A friend sent this photo today. It was taken at the intersection of Biscayne Blvd and 110 Street in Miami Beach, Florida.
The ad was placed by the American Principles Super Pac. Here is another ad the organization is running in south Florida:
Here’s the Sunlight Foundation on the American Principles Super Pac:
It’s one of a number of pop up super PACs that are emerging just before the November election, barraging voters with advertisements before having to reveal any information about financial backers. American Principles will release its first list of donors by Oct. 20. The treasurer for another such super PAC aimed at Florida voters, Treasure Coast Jobs Coalition, declined to comment for this article.
American Principles Super PAC’s spokesman, Eytan Laor, declined to name the group’s donors, but conceded that most are pro-Israel Republicans.
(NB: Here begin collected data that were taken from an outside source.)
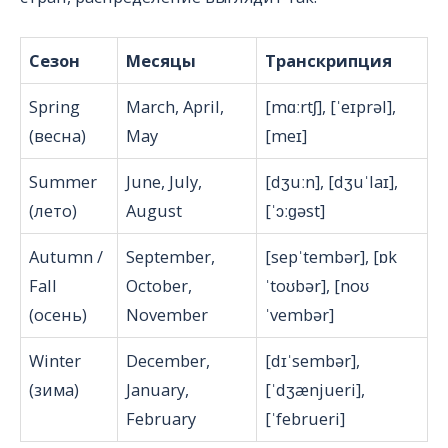
Сезон
Месяцы
Транскрипция
Spring
March, April,
[mɑːrtʃ], [ˈeɪprəl],
(весна)
May
[meɪ]
Summer
June, July,
[dʒuːn], [dʒuˈlaɪ],
(лето)
August
[ˈɔːɡəst]
Autumn /
September,
[sepˈtembər], [ɒk
Fall
October,
ˈtoʊbər], [noʊ
(осень)
November
ˈvembər]
Winter
December,
[dɪˈsembər],
(зима)
January,
[ˈdʒænjueri],
February
[ˈfebrueri]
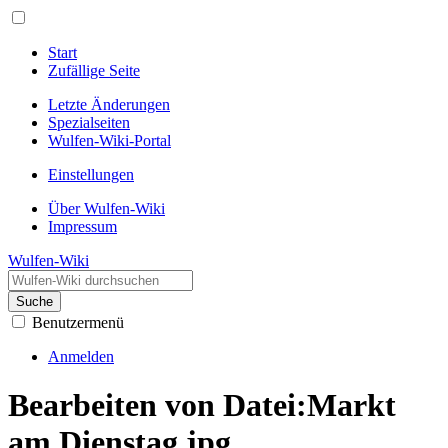
Start
Zufällige Seite
Letzte Änderungen
Spezialseiten
Wulfen-Wiki-Portal
Einstellungen
Über Wulfen-Wiki
Impressum
Wulfen-Wiki
Suche
Benutzermenü
Anmelden
Bearbeiten von Datei:Markt
am Dienstag.jpg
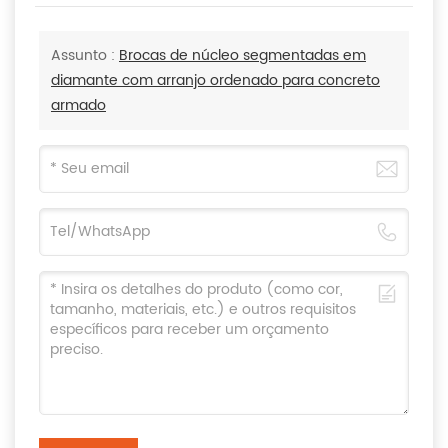
Assunto :
Brocas de núcleo segmentadas em
diamante com arranjo ordenado para concreto
armado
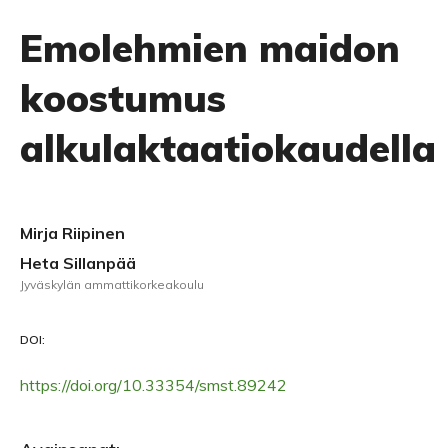
Emolehmien maidon
koostumus
alkulaktaatiokaudella
Mirja Riipinen
Heta Sillanpää
Jyväskylän ammattikorkeakoulu
DOI:
https://doi.org/10.33354/smst.89242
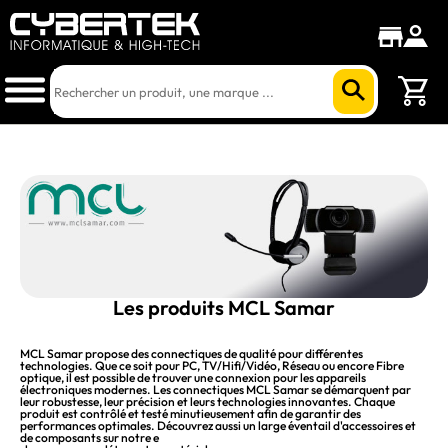
Les produits MCL Samar
MCL Samar propose des connectiques de qualité pour différentes
technologies. Que ce soit pour PC, TV/Hifi/Vidéo, Réseau ou encore Fibre
optique, il est possible de trouver une connexion pour les appareils
électroniques modernes. Les connectiques MCL Samar se démarquent par
leur robustesse, leur précision et leurs technologies innovantes. Chaque
produit est contrôlé et testé minutieusement afin de garantir des
performances optimales. Découvrez aussi un large éventail d'accessoires et
de composants sur notre e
He characterized them as “concerned individuals” and “small business corporations.” Spending decisions are made by a small group of people, including Laor, and no one person is in charge, he said.
The group believes in “American exceptionalism,” a foreign policy that distinguishes enemies from allies, conservative monetary and fiscal policies, and limited government intervention in the private sector, according to a press release.
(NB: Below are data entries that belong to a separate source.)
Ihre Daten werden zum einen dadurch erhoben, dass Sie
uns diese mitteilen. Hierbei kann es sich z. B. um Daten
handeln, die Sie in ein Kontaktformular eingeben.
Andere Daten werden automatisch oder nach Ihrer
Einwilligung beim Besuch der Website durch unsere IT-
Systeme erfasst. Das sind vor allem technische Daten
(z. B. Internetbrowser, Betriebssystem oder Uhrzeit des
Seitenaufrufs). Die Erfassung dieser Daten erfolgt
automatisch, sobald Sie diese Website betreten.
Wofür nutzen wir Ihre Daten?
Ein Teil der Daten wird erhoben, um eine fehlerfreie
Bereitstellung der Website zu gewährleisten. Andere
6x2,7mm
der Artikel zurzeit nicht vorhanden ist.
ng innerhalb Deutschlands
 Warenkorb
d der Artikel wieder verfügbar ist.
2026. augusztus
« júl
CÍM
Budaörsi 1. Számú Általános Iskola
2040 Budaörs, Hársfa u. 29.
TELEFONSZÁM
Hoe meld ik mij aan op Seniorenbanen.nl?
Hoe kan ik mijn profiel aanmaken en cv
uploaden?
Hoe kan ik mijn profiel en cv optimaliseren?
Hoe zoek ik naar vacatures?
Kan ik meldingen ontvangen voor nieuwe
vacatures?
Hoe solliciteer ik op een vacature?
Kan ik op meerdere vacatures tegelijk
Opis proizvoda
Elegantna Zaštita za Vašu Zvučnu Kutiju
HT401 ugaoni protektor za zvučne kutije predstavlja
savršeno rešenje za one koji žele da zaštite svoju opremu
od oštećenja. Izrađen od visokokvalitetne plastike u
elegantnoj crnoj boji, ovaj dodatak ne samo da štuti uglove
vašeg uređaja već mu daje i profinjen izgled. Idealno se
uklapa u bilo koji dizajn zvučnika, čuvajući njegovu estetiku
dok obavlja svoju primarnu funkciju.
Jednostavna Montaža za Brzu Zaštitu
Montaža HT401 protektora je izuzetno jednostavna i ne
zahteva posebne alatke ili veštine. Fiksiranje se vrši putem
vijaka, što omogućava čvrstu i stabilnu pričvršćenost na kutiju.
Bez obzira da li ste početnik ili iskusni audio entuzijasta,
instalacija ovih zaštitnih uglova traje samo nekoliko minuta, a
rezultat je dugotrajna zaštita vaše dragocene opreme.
Laor is also raising money for pro-Israel Republicans in Congress though a traditional PAC—which must abide by contribution limits unlike super PACs. It is also called American Principles PAC and has raised raised close to $200,000 this election cycle, according to the Center for Responsive Politics. Despite the identical names and the fact that both committees share donors and Laor’s labor, he insisted there is a clear distinction between the PAC and super PAC. The super PAC is about opposing Obama and electing select Republicans in 2012 and is not about Israel, Laor maintained. They have “no connection,” he said.